Last week’s federal court rejection of a 4-year-old $5.7 billion interchange fee settlement has retailers applauding, and Visa and MasterCard gearing up for what could be years of ongoing ligation and perhaps a stop at the Supreme Court.
The suit involving some 12 million merchants, was filed a decade ago and alleged that the two payment card networks improperly fixed interchange fees. A federal appeals court said the proposed deal forced merchants to unfairly give up their rights to sue in the future over swipe fees. The proposed deal “binds in perpetuity, without opportunity to reject the settlement, all merchants who in the future will accept Visa and MasterCard, including those not yet in existence,” the court said.
Visa and MasterCard offered no immediate comment to Paybefore, but MasterCard reportedly was “disappointed” in the ruling and “reviewing” it next steps. The deal, reached after four years of negotiation, was “fair” and “appropriate,” MasterCard said to Bloomberg News.
Visa offered this comment: “Visa is disappointed by the decision of the U.S. Court of Appeals for the Second Circuit. We are reviewing the specifics of the ruling and will decide our next steps. Visa remains committed to working with retailers to grow their businesses and provide them with efficient and valuable payment options.”
The rejection of the deal could lead to a long period of new legal action. “The new litigation could take years,” said Jeffries Group analyst Jason Kupferberg in a research note.
The deal, which was first approved at $7.25 billion in 2012, was opposed by such major retailers as Wal-Mart—which has its own unrelated legal dispute with Visa—and Amazon. The Retail Industry Leaders Association, a trade group with about 200 merchant members, “enthusiastically welcomes the circuit court’s decision to throw out this harmful settlement,” said Deborah White, the group’s executive vice president and general counsel. “Quite simply, the settlement orchestrated by the card networks and banks would have undermined merchants’ legal rights forever and would have allowed Visa and MasterCard to impose higher and higher swipe fees with impunity.”
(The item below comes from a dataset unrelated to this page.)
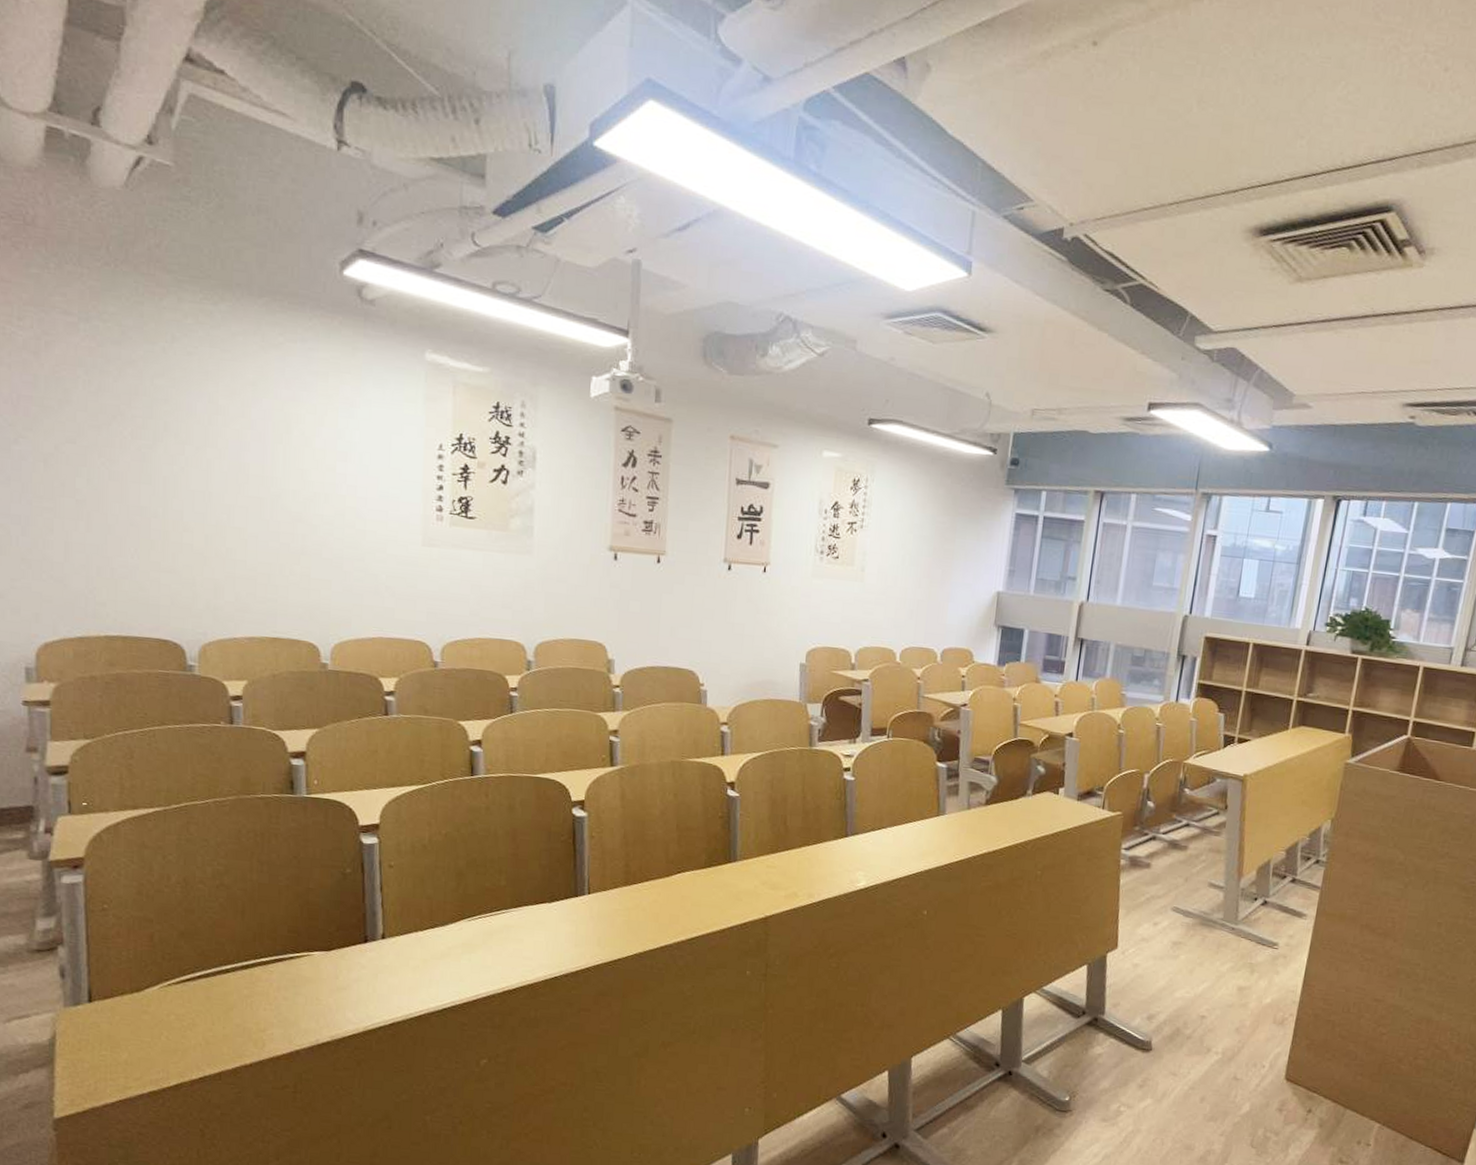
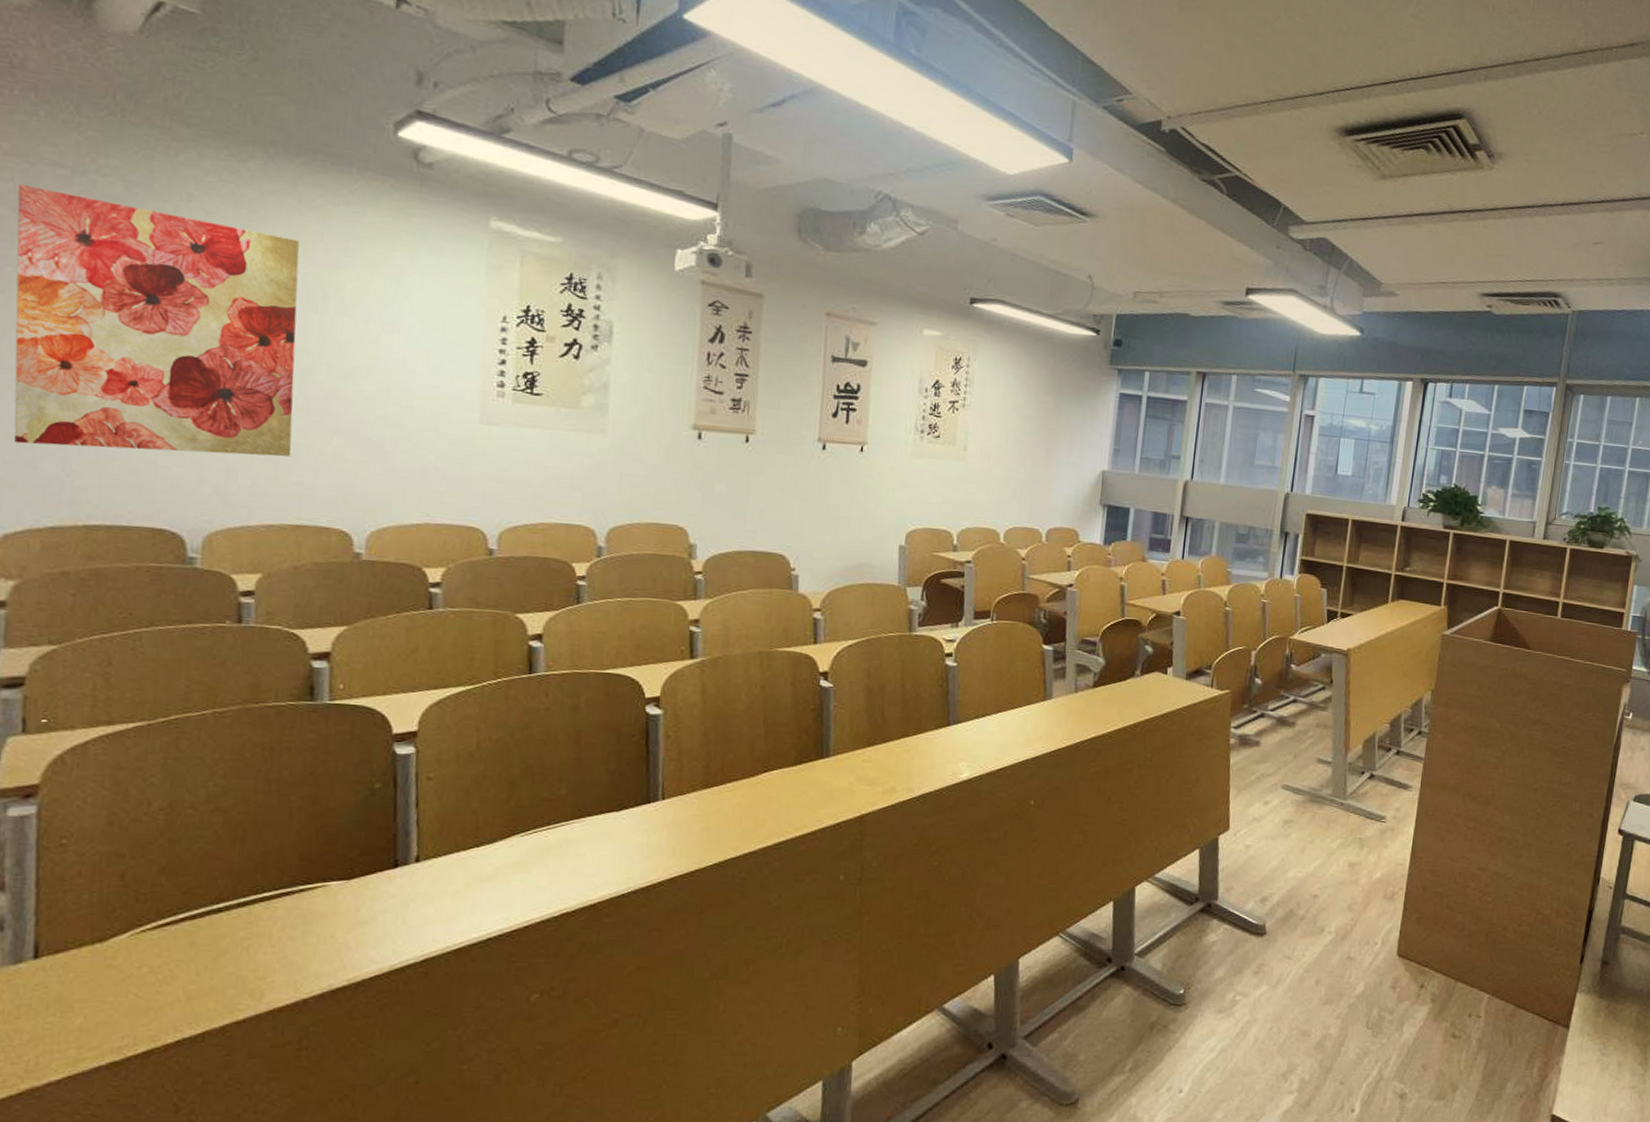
wall art: none [37,332,267,576] -> present [13,185,299,457]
The National Retail Federation, another merchant trade group, struck a similar tone in its reaction. “This ‘settlement’ was never a settlement on behalf of the retail industry but rather a backroom deal that failed to represent the interests of retailers,” NRF Senior Vice President and General Counsel Mallory Duncan said in a statement. “Now it’s time to seek real reform of these still-skyrocketing fees whether it be in court or in Congress.”